Materials And Methods: In order to test the feasibility of three-dimensional cephalometry on 3T-MRI, 18 subjects (4 male; 14 female) with mean age 37.8 ± SD 10.2, who had undergone both maxillofacial CBCT and maxillofacial 3T-MRI for various purposes within 1 month, were selected from the archive of the Department of Dentistry and Maxillofacial Surgery of Fondazione Ospedale Policlinico Maggiore, IRCCS, Milano, Italy. A three-dimensional cephalometric analysis composed of ten midsagittal and four bilateral landmarks and 24 measurements (11 angular, 13 linear) was performed on both scans using Mimics Research® v. 17.0 (NV, Technologielaan 15, 3001 Leuven, Belgium). Cephalometric analysis was performed twice by two independent orthodontists for each scan, and each orthodontist repeated the measurements 3 weeks later. Statistical analysis was performed with SPSS® 20.00 for Windows (IBM® Corporation, Sommers, NY, USA). A Bland-Altman test for each cephalometric value was performed to assess the agreement between the procedures. The intraclass correlation coefficient (ICC) was used to assess interobserver and intraobserver reliability. The coefficient of variation was used to evaluate precision.

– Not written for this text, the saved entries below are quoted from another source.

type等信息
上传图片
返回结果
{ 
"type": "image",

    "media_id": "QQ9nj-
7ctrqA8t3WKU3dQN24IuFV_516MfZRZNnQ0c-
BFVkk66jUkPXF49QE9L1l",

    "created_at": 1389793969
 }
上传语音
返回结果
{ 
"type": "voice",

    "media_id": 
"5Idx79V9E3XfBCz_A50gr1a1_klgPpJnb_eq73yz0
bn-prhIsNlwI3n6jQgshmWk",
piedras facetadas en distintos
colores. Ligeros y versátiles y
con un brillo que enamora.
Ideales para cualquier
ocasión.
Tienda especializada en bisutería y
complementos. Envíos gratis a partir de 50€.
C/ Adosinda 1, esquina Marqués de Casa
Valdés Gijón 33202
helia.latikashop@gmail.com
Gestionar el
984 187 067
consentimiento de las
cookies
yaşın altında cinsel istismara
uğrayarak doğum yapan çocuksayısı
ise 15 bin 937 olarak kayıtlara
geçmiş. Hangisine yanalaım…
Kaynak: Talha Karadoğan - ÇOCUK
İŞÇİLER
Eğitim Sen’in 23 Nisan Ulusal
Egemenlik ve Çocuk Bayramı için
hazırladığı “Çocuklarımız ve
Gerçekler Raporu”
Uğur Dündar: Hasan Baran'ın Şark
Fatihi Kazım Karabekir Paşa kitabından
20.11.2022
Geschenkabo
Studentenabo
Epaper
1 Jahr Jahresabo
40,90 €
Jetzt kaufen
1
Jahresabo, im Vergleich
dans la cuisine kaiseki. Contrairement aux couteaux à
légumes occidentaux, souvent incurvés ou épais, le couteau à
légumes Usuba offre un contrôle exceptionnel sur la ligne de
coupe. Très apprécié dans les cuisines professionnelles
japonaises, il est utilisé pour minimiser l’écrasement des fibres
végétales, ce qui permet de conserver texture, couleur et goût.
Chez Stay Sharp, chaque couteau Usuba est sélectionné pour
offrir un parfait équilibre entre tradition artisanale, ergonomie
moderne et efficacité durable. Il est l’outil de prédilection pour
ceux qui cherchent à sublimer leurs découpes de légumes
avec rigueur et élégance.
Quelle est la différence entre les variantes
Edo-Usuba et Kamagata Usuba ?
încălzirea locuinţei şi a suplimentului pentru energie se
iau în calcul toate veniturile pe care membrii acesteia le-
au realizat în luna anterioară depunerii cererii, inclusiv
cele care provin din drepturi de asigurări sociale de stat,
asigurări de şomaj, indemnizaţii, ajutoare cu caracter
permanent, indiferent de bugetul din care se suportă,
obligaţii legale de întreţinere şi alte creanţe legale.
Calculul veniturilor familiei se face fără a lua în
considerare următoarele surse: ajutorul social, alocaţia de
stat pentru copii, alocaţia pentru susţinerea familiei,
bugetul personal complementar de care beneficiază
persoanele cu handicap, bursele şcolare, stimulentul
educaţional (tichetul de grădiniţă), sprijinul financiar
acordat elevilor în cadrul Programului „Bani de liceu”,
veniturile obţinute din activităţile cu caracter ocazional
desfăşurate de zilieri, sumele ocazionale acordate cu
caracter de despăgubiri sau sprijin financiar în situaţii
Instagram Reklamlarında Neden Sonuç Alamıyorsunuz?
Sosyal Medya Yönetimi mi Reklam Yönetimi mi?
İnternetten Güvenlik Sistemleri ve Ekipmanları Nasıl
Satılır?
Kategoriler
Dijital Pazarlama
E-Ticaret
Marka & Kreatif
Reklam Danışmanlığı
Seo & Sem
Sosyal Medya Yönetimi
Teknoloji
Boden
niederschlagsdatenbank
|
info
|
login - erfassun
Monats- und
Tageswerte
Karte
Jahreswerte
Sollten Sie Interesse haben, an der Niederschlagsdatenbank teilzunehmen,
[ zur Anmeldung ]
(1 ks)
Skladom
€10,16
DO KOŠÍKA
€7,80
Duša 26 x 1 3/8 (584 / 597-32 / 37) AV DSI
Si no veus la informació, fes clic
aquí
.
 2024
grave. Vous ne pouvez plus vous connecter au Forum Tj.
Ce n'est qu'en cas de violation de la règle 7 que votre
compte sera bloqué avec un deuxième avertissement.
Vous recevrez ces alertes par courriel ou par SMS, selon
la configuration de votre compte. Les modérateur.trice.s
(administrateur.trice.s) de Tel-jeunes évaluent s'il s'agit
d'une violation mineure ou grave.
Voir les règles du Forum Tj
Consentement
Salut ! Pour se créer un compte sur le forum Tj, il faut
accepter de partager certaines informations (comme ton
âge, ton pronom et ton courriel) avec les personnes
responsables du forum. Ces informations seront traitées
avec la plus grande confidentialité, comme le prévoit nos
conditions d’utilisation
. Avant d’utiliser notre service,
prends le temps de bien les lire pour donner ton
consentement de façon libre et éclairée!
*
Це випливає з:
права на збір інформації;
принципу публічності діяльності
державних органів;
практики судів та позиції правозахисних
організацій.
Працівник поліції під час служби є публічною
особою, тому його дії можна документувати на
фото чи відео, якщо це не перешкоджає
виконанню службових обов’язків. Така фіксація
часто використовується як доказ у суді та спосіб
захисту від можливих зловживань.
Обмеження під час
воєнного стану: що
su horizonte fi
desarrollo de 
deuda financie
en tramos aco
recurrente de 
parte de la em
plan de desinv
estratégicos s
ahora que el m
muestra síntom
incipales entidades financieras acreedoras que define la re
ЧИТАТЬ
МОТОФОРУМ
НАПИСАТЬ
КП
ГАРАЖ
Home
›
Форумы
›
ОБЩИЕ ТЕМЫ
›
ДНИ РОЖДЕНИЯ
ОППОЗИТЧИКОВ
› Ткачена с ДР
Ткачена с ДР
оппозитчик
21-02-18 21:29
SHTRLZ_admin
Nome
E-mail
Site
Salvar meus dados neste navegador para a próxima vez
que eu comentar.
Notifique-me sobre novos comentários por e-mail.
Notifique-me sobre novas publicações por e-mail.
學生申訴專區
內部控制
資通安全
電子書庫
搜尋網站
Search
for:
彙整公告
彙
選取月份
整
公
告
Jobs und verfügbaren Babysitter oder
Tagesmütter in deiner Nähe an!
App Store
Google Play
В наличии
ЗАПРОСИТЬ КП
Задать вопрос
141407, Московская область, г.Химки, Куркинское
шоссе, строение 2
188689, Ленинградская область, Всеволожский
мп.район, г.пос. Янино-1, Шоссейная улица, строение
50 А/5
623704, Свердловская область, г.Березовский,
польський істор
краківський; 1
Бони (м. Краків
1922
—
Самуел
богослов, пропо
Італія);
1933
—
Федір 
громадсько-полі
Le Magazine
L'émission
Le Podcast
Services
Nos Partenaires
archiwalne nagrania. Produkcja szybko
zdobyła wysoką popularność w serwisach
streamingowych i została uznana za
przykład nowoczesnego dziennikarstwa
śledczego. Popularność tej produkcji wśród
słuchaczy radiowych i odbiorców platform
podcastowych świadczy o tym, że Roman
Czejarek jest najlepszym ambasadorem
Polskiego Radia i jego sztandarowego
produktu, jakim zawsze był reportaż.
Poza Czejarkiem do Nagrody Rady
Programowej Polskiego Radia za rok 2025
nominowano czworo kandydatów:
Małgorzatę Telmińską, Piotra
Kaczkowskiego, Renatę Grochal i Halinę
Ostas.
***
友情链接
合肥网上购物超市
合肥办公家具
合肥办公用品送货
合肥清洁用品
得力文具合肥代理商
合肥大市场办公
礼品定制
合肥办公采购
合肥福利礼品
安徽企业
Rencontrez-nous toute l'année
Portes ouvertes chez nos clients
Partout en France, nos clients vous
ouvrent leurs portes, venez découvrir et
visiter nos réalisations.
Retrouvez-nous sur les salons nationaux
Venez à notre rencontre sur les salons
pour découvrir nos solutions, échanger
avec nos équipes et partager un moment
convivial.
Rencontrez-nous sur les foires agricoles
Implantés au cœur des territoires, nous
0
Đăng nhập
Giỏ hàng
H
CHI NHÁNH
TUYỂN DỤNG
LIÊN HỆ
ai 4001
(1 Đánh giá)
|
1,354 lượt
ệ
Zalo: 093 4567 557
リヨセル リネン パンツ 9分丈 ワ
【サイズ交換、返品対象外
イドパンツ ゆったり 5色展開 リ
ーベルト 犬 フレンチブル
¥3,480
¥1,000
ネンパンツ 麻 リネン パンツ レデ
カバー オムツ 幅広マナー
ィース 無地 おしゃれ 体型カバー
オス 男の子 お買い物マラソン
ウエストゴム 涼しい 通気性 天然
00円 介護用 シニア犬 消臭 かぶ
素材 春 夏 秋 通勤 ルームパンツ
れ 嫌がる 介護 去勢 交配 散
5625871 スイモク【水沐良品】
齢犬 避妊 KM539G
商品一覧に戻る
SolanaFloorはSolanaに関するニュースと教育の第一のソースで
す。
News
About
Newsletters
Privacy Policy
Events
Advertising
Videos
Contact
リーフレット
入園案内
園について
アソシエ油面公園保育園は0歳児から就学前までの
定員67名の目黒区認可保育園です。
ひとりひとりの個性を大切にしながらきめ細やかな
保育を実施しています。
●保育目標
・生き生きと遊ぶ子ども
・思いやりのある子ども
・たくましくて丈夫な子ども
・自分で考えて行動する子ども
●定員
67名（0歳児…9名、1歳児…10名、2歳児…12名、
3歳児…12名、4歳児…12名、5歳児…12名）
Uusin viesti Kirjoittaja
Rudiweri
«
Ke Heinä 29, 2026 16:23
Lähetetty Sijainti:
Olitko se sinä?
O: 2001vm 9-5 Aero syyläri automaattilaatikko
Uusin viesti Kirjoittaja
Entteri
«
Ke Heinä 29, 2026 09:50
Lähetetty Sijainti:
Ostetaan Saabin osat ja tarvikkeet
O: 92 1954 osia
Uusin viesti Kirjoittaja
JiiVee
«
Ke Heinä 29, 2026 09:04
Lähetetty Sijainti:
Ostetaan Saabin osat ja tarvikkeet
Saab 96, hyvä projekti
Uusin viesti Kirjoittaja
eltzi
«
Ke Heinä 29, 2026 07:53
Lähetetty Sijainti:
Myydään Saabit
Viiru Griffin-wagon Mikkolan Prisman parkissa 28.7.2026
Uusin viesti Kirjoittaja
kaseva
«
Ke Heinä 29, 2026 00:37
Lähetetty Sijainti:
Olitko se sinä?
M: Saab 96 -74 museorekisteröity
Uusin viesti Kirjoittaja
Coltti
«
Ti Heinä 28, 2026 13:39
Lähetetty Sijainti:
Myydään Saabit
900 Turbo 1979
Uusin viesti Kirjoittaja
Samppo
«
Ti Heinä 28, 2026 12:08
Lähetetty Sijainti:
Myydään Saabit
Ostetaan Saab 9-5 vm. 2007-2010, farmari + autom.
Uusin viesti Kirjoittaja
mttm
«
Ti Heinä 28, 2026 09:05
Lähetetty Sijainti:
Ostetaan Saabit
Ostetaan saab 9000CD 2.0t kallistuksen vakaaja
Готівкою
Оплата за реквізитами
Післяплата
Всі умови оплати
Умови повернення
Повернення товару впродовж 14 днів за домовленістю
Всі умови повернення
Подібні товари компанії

Results: Both procedures showed good reliability, with mean intraobserver ICCs of 0.977/0.971 for CBCT and 0.881/0.912 for MRI. The average interobserver ICCs were 0.965 for CBCT and 0.833 for MRI. A Bland-Altman analysis for the cephalometric tracing revealed a similar range of agreement between the two modalities; the bias range (mean ± SD) was - 0.25-0.66 mm (0.174 ± 0.31) for distances and - 0.41-0.54° (0.12 ± 0.33) for angles.
Conclusions: Within the main limitation of this pilot study, that is, the small sample, it is possible to state that cephalometric measurements on 3T-MRI seem to possess adequate reliability and repeatability and that they show satisfying agreement with values measured on CBCTs. An MRI examination does not expose patients to ionizing radiation and could provide an alternative to CBCT for three-dimensional cephalometrics in the future.